Thank you for your submission. Unfortunately, we cannot publish this content because it contains language, references, or ideas deemed inappropriate by Yahoo! Contributor Network. We encourage you to consult our Submission Guidelines for more information.
Thank you for your submission. Unfortunately, we cannot publish this content, because it contains language, references or ideas deemed inappropriate by Yahoo Contributor Network. We encourage you to consult our Submission Guidelines for more information.

SUBMISSION GUIDELINES:

Don't go "there." Examples of content we won't publish or link to: Anything pornographic, threatening, obscene, defamatory, or abusive; hate speech; anything that encourages illegal or discriminatory conduct; anything containing potentially offensive generalizations about a group of people; anything that promotes online gambling sites; anything that infringes on the rights of a third party; anything that constitutes or encourages cyber-bullying. This list is not exhaustive. (We recognize that many of these descriptors are necessarily subjective, but in order to maintain a library of great content that’s safe for all Web readers, we will apply these standards at our sole discretion, as necessary.)

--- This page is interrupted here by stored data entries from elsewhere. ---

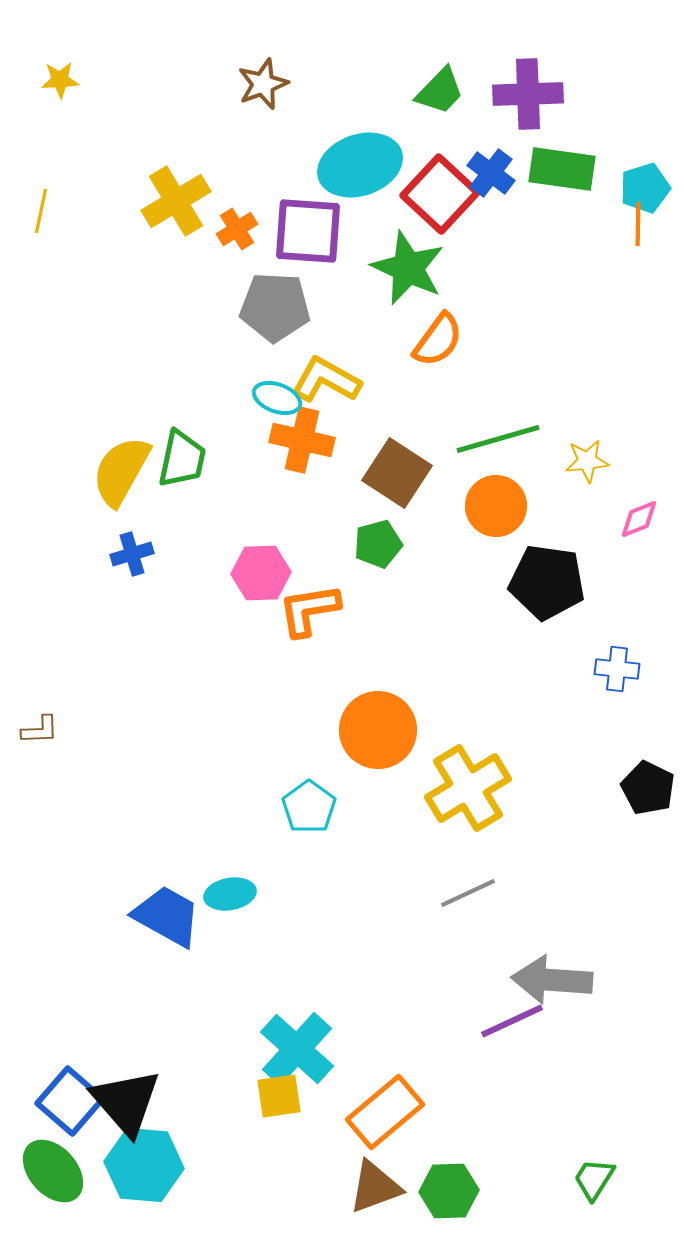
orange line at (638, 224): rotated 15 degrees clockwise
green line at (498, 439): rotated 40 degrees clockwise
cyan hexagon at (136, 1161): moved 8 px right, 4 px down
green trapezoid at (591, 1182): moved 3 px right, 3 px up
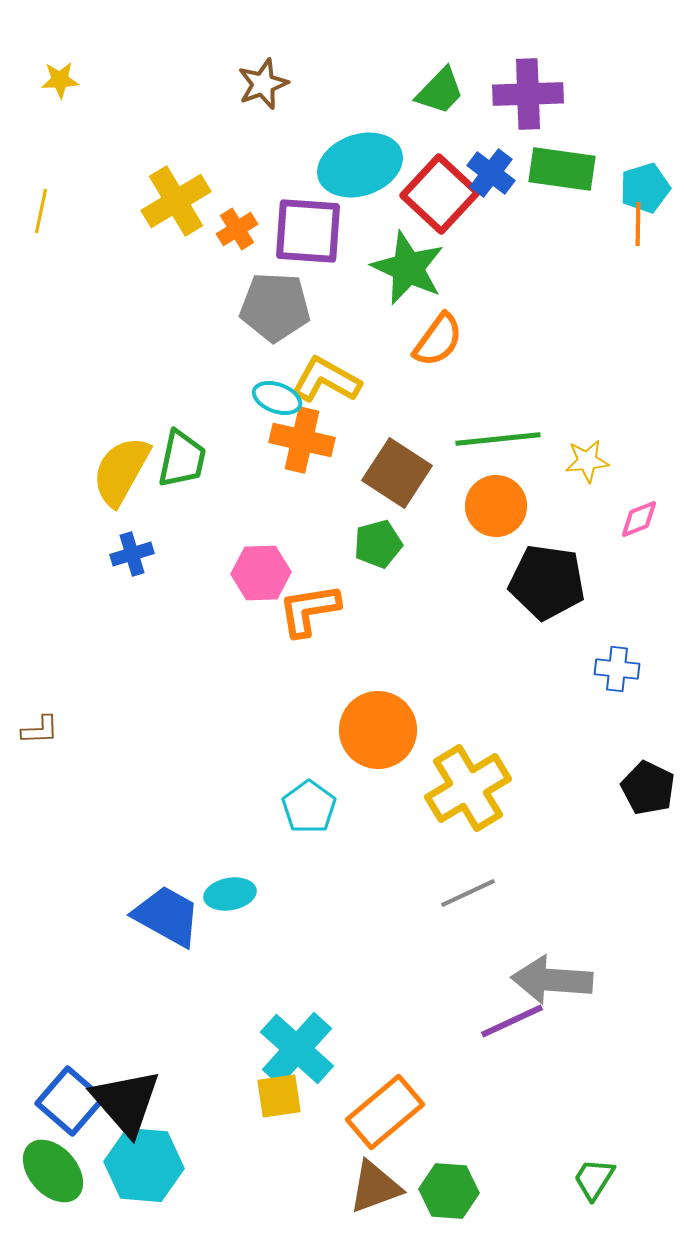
green line at (498, 439): rotated 10 degrees clockwise
green hexagon at (449, 1191): rotated 6 degrees clockwise
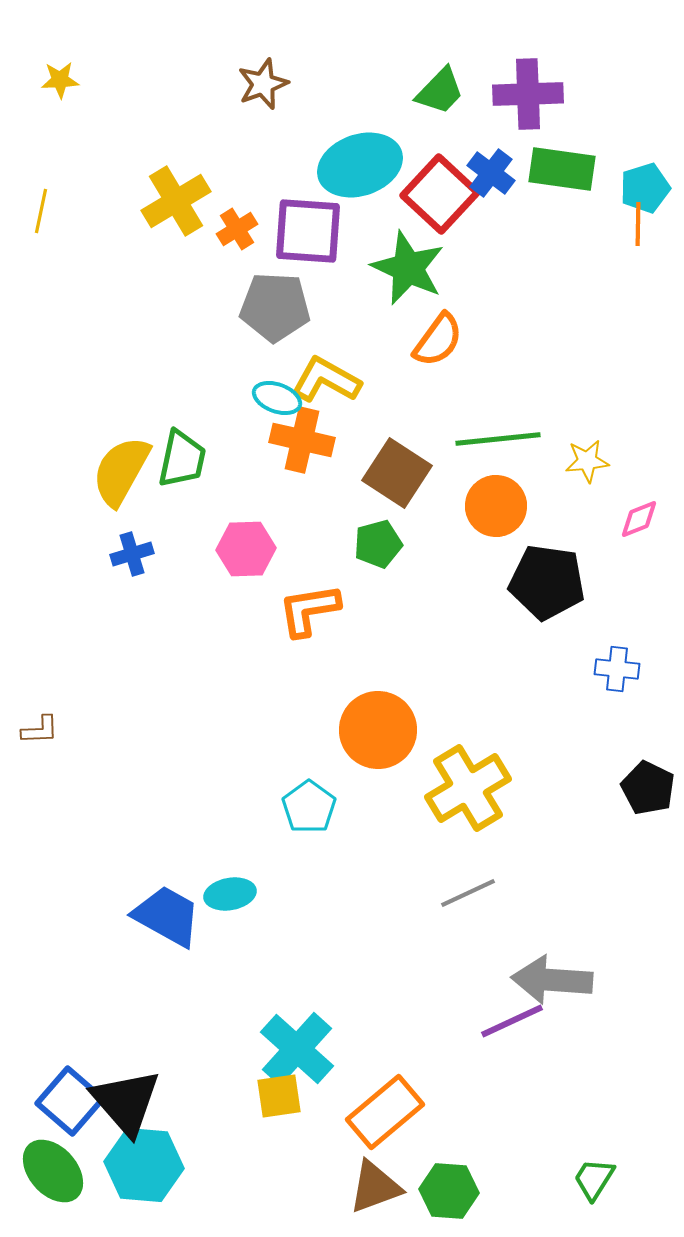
pink hexagon at (261, 573): moved 15 px left, 24 px up
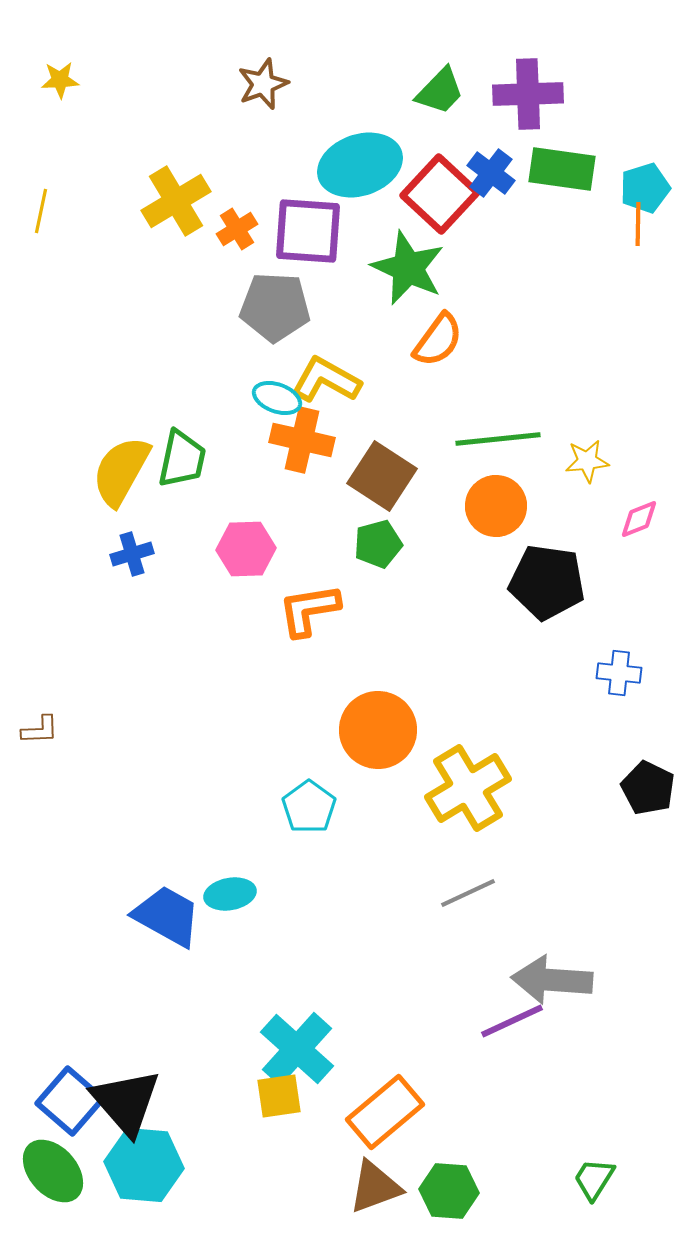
brown square at (397, 473): moved 15 px left, 3 px down
blue cross at (617, 669): moved 2 px right, 4 px down
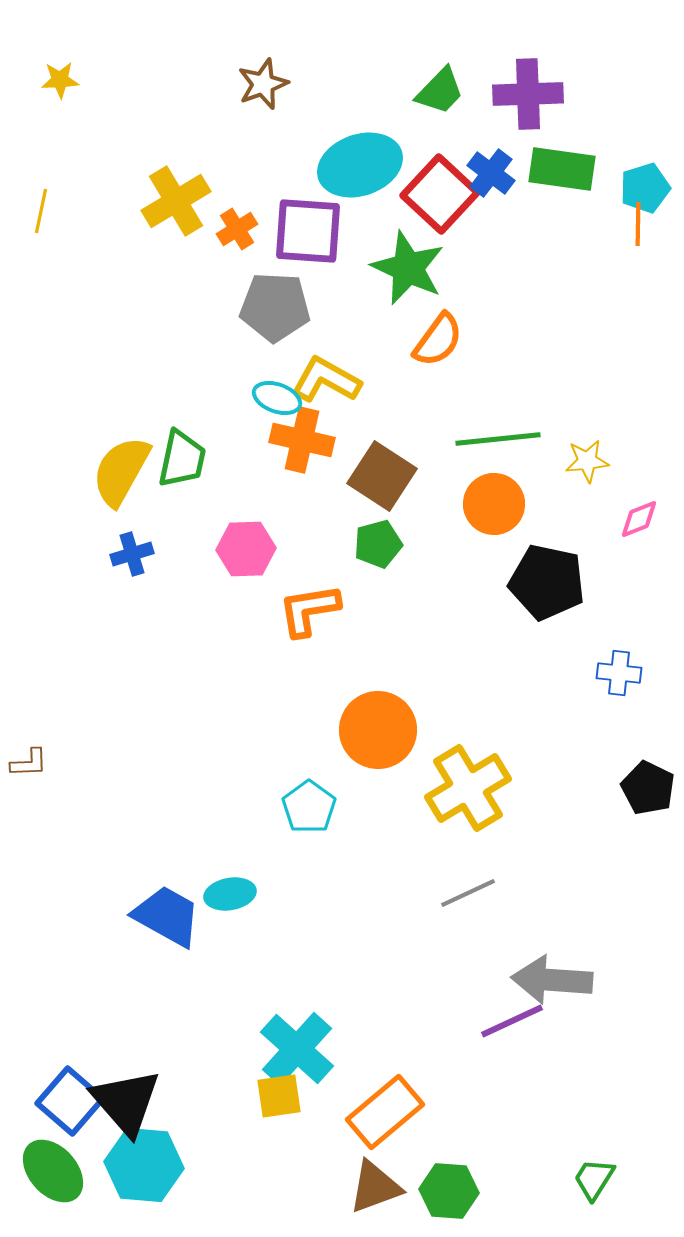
orange circle at (496, 506): moved 2 px left, 2 px up
black pentagon at (547, 582): rotated 4 degrees clockwise
brown L-shape at (40, 730): moved 11 px left, 33 px down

Don’t rant. We welcome your authentic personal perspective, but we ask you to avoid using an extremely negative tone. Criticism should be thoughtful and measured, should make clear distinctions between opinion and fact, and should cite sources when appropriate. If you just need to vent, your personal blog is a more suitable venue. Never let frustration lead you to factually misrepresent any individual, product, business, service, or other entity.


On the off chance I didn't include a relevant reason for the rejection based on the editor's remarks, click the hyperlink above and read the entire thing. I did. I still don't see it.

2 comments:

Who Am I? said...

While I agree with you on this since I also do not like book banning, I think the tone justifies the ranting comment. The remark about Mormons is potentially offensive. Since I can't compare this with anything, I can't say you ranted more than usual so I can't speak to that.

Anyway, that's my two cents about why they probably didn't publish it. This isn't a commentary on the content or your viewpoint.

c nadeau said...

Then I guess verifiable reality is offensive to yahoo since the hyperlink clearly shows the claims are justified. I guess that's why they're shutting down at the end of the month.